*** EXERCISE INPUTS Section Begins ***

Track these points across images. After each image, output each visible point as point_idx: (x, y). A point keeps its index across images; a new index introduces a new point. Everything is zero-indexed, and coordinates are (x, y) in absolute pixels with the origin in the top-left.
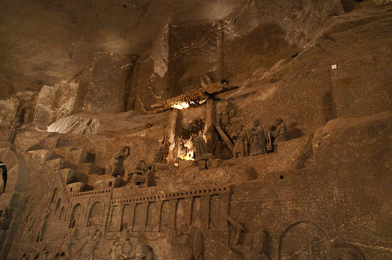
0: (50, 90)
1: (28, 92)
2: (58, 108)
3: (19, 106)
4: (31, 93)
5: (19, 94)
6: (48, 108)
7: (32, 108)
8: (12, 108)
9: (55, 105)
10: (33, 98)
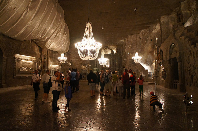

*** EXERCISE INPUTS Section Ends ***

:: PROBLEM DETAILS ::
Print every line of the rows above word for word, leaving out the pictures.

:: EXERCISE ANSWER ::
Track these points across images. After each image, output each visible point as point_idx: (x, y). A point keeps its index across images; a new index introduces a new point. Everything is zero-indexed, and coordinates are (x, y) in absolute pixels with the origin in the top-left.
0: (50, 90)
1: (28, 92)
2: (58, 108)
3: (19, 106)
4: (31, 93)
5: (19, 94)
6: (48, 108)
7: (32, 108)
8: (12, 108)
9: (55, 105)
10: (33, 98)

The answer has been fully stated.